3 Assign a weight to each asset

symbols <- asset_returns_tbl %>% distinct(symbol) %>% pull()
symbols
## [1] "AMZN" "BIG"  "PLUG" "TSLA" "WM"
weight <- c(0.2,0.2,0.2,0.2,0.2)
weight
## [1] 0.2 0.2 0.2 0.2 0.2
w_tbl <- tibble(symbols, weight)

4 Build a portfolio

portfolio_returns_tbl <- asset_returns_tbl %>%
    tq_portfolio(assets_col = symbol,
                 returns_col = monthly.returns,
                 weights = w_tbl,
                 rebalance_on = "months",
                 col_rename = "returns")
## Warning: `spread_()` was deprecated in tidyr 1.2.0.
## Please use `spread()` instead.
## This warning is displayed once every 8 hours.
## Call `lifecycle::last_lifecycle_warnings()` to see where this warning was generated.

5 Compute CAPM Beta

Get Market Returns

market_returns_tbl <- tq_get(x    = "SPY",
                 get  = "stock.prices",
                 from = "2012-12-31",
                 to   = "2022-12-4")  %>%
    
    # Convert Prices to Monthly Returns
    tq_transmute(select     = adjusted, 
                 mutate_fun = periodReturn,
                 period     = "monthly",
                 type       = "log", 
                 col_rename = "returns") %>%
    slice(-1)

Join Returns

portfolio_market_returns_tbl <- left_join(market_returns_tbl, portfolio_returns_tbl, by = "date") %>%
    set_names("date", "market_returns", "portfolio_returns")

CAPM Beta

portfolio_market_returns_tbl %>%
    
    tq_performance(Ra = portfolio_returns, 
                   Rb = market_returns, 
                   performance_fun = CAPM.beta)
## # A tibble: 1 × 1
##   CAPM.beta.1
##         <dbl>
## 1        1.33

##6 Plot Scatter plot of Returns with Regression Line

portfolio_market_returns_tbl %>%
    ggplot(aes(x = market_returns,
               y = portfolio_returns)) +
    
    geom_point(color = "cornflowerblue") +
    geom_smooth(method = "lm", 
                se     = FALSE, 
                size   = 1.5, 
                color  = tidyquant::palette_light()[3]) +
    
    labs(y = "Portfolio Returns",
         x = "Market Returns")
## `geom_smooth()` using formula 'y ~ x'

How sensitive is your portfolio to the market?

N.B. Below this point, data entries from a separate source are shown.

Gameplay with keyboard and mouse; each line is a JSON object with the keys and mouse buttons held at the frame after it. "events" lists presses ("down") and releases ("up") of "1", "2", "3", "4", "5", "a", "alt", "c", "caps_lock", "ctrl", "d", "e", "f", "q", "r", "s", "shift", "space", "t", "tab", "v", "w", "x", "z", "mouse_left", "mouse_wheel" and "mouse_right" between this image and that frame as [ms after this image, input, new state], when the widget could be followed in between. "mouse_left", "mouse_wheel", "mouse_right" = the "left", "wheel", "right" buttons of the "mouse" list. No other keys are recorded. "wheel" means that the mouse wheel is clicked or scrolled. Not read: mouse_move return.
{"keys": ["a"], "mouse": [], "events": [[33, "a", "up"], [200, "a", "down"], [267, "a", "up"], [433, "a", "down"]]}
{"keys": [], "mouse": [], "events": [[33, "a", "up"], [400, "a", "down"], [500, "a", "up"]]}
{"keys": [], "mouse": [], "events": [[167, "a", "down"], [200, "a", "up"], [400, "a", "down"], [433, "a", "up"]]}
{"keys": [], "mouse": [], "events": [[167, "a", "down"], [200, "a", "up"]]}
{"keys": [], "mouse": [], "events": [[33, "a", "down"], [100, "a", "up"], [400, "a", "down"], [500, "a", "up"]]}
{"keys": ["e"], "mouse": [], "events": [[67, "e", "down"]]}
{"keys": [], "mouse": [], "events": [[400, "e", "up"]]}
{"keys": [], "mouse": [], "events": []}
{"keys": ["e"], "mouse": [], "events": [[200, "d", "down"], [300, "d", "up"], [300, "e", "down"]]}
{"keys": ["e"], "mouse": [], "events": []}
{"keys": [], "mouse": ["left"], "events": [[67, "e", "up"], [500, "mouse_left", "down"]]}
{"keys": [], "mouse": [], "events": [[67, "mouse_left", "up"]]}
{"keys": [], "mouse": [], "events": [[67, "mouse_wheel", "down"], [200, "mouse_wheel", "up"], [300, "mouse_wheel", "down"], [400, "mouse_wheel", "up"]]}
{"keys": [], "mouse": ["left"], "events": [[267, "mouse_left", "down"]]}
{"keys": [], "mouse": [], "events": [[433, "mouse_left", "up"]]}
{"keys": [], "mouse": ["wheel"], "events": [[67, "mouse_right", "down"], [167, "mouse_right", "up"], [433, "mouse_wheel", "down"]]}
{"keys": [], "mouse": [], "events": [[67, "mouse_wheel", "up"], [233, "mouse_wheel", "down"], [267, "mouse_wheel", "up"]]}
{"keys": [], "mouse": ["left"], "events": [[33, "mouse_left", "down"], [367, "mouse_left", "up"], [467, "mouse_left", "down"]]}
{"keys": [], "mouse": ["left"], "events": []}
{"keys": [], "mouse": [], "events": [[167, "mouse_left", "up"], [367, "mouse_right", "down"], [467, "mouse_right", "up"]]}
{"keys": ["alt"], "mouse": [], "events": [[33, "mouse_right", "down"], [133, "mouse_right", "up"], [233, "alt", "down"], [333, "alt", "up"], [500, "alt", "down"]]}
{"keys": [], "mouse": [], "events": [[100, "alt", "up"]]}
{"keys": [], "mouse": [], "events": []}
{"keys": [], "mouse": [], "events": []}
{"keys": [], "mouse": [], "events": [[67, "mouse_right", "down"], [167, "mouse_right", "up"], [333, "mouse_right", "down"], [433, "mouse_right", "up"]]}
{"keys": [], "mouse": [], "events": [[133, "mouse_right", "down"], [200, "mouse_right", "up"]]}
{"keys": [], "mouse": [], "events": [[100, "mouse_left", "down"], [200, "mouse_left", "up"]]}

Discuss in terms of the beta coefficient. Does the plot confirm the beta coefficient you calculated? Beta Coefficient is 1.146. The portfolio is decently sensitive to the market . Any amount with .25 of a 1 beta is reliant on the markets as they are a slightly more volatile reflection in times of loss they will lose slightly more and in times of growth they will grow slightly more. the plot is reflective of what I already knew.